The Ministry of Commerce expressed its strong discontent on Aug 21 with the United States’ move to initiate a 301 investigation against China, arguing the US neglected World Trade Organization rules and imposed unilateral acts and unfair trade protectionism.
China will take all the appropriate measures to defend the country’s lawful interests, and the US should respect the facts and act in a prudent manner, the ministry said in an official statement.
It is irresponsible and groundless to launch the investigation examining China’s intellectual property policies and practices under Section 301 of the Trade Act of 1974, particularly under current global economic setting, the ministry said.
China and the US have been making concrete progress in trade and investment talks since the top leaders of the two countries met earlier this year.
“But the investigation this time has sent a wrong signal... and it could trigger resolute opposition from both the US business community and international community,” according to the ministry’s statement.
Wei Jianguo, vice-president of Beijing-based China Center for International Economic Exchanges, said China must be aware of the fact that once the US starts to adopt trade protectionism measures to relieve its trade deficit with China, it may come with more unfair and unilateral practices against Chinese products and companies sooner or later.

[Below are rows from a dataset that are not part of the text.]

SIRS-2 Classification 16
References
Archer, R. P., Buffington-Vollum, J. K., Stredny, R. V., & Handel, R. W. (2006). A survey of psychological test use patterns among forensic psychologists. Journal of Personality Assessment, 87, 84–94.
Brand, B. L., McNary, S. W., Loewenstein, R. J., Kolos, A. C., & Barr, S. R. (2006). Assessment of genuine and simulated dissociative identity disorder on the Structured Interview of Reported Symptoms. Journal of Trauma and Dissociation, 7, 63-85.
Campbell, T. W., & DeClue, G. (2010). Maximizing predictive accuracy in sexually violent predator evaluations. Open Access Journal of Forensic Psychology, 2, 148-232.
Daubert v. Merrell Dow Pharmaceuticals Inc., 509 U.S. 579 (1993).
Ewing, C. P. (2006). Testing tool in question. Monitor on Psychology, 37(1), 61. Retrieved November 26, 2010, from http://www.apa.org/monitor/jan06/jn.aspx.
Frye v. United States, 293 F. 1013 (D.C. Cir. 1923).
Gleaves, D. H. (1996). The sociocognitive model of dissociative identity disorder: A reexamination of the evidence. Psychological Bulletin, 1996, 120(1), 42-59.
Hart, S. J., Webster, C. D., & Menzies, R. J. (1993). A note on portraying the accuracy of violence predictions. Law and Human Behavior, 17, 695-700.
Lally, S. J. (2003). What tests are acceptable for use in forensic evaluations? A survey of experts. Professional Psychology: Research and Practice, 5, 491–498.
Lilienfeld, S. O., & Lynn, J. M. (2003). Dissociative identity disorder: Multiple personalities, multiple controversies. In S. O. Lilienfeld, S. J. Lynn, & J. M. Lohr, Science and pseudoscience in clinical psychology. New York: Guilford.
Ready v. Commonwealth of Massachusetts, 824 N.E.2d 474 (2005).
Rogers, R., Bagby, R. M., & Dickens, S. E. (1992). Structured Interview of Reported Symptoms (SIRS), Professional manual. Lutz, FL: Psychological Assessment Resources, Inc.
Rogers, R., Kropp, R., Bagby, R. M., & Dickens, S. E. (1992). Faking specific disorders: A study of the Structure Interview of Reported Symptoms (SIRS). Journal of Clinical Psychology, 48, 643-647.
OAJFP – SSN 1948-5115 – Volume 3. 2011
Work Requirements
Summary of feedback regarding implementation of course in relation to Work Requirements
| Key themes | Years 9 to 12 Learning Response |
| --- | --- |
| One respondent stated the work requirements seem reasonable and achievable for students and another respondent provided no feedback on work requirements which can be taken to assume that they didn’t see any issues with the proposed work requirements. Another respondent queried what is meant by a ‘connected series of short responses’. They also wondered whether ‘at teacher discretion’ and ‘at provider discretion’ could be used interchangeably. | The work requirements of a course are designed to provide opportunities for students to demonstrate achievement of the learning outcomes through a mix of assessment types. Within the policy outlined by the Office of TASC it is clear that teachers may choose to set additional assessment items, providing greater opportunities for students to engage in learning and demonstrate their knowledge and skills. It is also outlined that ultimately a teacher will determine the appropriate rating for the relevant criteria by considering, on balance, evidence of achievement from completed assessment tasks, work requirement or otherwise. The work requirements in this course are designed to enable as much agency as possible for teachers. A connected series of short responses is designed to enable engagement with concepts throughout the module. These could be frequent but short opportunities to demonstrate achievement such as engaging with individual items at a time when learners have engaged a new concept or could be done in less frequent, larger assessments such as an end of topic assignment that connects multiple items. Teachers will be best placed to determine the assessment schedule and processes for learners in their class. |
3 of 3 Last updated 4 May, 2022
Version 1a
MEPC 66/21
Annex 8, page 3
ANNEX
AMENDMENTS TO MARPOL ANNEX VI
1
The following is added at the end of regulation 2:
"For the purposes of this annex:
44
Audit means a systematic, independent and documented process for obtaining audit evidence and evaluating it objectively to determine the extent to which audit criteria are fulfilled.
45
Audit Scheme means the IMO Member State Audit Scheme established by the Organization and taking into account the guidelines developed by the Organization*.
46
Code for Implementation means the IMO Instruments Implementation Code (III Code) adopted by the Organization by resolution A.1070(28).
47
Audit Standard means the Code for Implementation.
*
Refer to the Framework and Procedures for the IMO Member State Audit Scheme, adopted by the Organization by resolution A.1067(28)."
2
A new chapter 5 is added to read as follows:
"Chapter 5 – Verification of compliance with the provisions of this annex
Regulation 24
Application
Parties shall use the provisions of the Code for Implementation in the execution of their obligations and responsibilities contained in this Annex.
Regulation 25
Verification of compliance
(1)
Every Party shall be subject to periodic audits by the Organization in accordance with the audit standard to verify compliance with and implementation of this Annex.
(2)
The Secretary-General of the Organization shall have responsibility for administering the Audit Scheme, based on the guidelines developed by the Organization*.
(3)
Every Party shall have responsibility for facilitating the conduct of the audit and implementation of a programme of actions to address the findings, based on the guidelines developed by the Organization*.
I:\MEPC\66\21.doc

“The Chinese authority must pay enough attention to this (serious possibility)... If no effective actions were taken to tackle trade protectionism, then similar unfair practices will mount on China,” Wei said.
After years of technology accumulation, merger and acquisitions activities in overseas markets, neither Chinese governments of all levels nor local companies have forced their foreign commercial counterparts to transfer their patent technologies, as it is fairly unnecessary now, according to Zhou Shijian, a senior researcher on China-US trade relations at Tsinghua University in Beijing.
Zhou said the ongoing revitalization of the manufacturing sector in the US will intensify the existing competition with China in high-end industrial segments, such as telecommunications equipment and offshore engineering products. The economic ties between the countries are slowly switching to competition-oriented, from being complementary.
“I hope the China-US relationship, as a whole, will not be hampered... I suppose we can make the pie bigger and sort things out one by one,” Wei said.
Chad Bown, a senior fellow at the Peterson Institute for International Economics, said that US trading partners have become increasingly unhappy with such an “aggressively unilateral” approach, with the US government acting as police force, prosecutor, jury and judge at the same time.
He said a decision to trigger a Section 301 action is problematic because it would provide additional fuel to the already simmering argument that the Trump administration is undoing the US commitment to rules-based trade and decades of work to establish international cooperation.
He said a Trump decision to operate outside of the rules will spur China to follow suit.
Section 301 allows the US government to unilaterally impose tariffs or other trade restrictions to protect its industries.